Over a million Puerto Ricans saw their homes heavily damaged or destroyed when Hurricane Maria struck the island, but NPR reports that a majority of them won't qualify for household grants from the Federal Emergency Management Agency (FEMA).
At least 60 percent of applicants asking FEMA for grants have been rejected because they can't actually prove they owned the home that multiple generations of their families have been living in for nearly a century.
"It's something that has been there forever, and we were just blessed never to have had a hurricane like the one we did," said Fernando Gil Enseñat, Puerto Rico's housing secretary. Hurricane Maria, he said, revealed "all of the flaws" in the island's housing policies dating back to the 1930s and 40s, when modernization policies aimed at industrialization drew people from the mountainous countryside to the cities.
"There were too many people coming down and not enough public housing," Gil said. "So what did they do? Parcels of land that were devoted to agricultural sites, people invaded them and made their communities there. Time passed by, nobody paid attention, and meanwhile mayors or representatives started building roads for them, and connecting them into the utility systems."
Those who have the resources or money to hire a lawyer and produce a sworn affidavit have reportedly been able to obtain grants, but obviously not everyone has the means to do that.

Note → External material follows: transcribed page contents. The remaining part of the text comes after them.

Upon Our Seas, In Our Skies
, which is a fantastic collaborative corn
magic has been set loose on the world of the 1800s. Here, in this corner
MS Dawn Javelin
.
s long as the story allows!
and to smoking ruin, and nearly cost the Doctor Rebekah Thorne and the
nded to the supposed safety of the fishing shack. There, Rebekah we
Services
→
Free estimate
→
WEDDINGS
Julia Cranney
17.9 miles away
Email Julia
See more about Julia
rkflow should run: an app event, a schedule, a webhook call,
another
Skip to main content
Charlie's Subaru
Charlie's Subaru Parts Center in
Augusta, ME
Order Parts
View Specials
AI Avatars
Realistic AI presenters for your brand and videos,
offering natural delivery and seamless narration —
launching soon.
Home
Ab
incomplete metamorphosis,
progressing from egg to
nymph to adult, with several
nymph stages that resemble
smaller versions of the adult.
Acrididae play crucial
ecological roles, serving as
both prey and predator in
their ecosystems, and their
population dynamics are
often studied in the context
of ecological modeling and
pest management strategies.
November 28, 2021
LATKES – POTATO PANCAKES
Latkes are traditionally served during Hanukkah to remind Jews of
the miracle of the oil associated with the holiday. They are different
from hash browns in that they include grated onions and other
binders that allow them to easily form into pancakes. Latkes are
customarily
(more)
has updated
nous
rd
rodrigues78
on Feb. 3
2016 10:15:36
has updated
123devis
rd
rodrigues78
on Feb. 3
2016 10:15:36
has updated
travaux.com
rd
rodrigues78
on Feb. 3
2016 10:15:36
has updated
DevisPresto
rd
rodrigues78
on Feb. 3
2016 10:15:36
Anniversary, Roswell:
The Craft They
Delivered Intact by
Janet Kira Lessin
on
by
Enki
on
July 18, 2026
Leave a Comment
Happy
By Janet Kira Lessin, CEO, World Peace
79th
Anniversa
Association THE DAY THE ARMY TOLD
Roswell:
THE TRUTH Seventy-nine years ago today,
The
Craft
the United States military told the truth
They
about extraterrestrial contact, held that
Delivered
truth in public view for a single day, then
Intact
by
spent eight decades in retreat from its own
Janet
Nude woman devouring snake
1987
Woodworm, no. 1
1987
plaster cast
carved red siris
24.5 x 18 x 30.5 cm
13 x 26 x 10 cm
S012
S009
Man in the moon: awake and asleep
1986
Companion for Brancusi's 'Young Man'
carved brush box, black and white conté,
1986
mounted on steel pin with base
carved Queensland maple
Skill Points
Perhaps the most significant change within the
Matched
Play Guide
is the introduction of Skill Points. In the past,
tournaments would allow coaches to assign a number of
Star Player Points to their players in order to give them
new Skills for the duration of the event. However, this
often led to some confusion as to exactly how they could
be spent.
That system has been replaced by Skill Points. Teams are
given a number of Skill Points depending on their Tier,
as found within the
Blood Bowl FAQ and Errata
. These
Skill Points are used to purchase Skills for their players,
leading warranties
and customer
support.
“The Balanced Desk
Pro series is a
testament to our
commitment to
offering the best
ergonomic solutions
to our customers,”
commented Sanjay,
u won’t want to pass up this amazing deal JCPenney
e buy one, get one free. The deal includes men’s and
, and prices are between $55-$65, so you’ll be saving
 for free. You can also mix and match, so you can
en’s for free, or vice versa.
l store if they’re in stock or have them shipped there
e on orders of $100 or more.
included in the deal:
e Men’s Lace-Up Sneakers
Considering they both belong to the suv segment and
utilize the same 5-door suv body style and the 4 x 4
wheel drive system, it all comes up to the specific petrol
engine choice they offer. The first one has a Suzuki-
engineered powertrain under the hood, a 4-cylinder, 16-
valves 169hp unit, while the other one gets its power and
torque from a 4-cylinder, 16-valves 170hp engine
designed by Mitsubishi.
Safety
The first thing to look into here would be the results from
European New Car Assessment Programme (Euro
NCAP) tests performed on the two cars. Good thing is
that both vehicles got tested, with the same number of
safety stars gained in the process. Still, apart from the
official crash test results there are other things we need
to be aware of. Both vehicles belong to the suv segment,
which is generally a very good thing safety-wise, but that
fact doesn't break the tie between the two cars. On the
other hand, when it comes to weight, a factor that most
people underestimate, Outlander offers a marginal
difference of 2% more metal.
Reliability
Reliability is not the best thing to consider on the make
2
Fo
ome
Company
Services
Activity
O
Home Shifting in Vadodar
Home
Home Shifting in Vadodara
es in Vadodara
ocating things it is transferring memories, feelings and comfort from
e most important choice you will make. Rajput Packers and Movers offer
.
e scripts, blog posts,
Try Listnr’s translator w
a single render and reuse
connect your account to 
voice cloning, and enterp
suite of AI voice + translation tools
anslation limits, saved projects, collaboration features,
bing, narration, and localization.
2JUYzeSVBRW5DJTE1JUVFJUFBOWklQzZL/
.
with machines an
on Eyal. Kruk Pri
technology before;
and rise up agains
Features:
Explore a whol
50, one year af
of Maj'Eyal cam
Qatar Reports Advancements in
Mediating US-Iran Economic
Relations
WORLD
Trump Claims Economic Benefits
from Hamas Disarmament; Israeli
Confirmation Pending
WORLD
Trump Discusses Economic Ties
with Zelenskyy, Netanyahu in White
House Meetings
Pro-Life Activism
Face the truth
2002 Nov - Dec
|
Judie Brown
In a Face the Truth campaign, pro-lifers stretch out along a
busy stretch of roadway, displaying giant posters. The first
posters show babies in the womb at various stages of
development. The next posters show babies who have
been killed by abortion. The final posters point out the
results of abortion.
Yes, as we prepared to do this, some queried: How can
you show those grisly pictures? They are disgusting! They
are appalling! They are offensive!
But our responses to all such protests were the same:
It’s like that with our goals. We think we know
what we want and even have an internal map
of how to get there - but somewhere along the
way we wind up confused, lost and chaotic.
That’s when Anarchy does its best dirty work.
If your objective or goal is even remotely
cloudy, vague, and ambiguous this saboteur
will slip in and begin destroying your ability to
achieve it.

There are clearly limitations here that both FEMA and Puerto Rican authorities are acting under, but it's a near certainty that this Congress won't approve changes or grant the agency more flexibility to adapt to Puerto Rico's unique situation.
Even the recovery funds making their way to the island are coming in the form of loans and dubious financial experiments. It's anyone's guess what will happen when all the bills come due.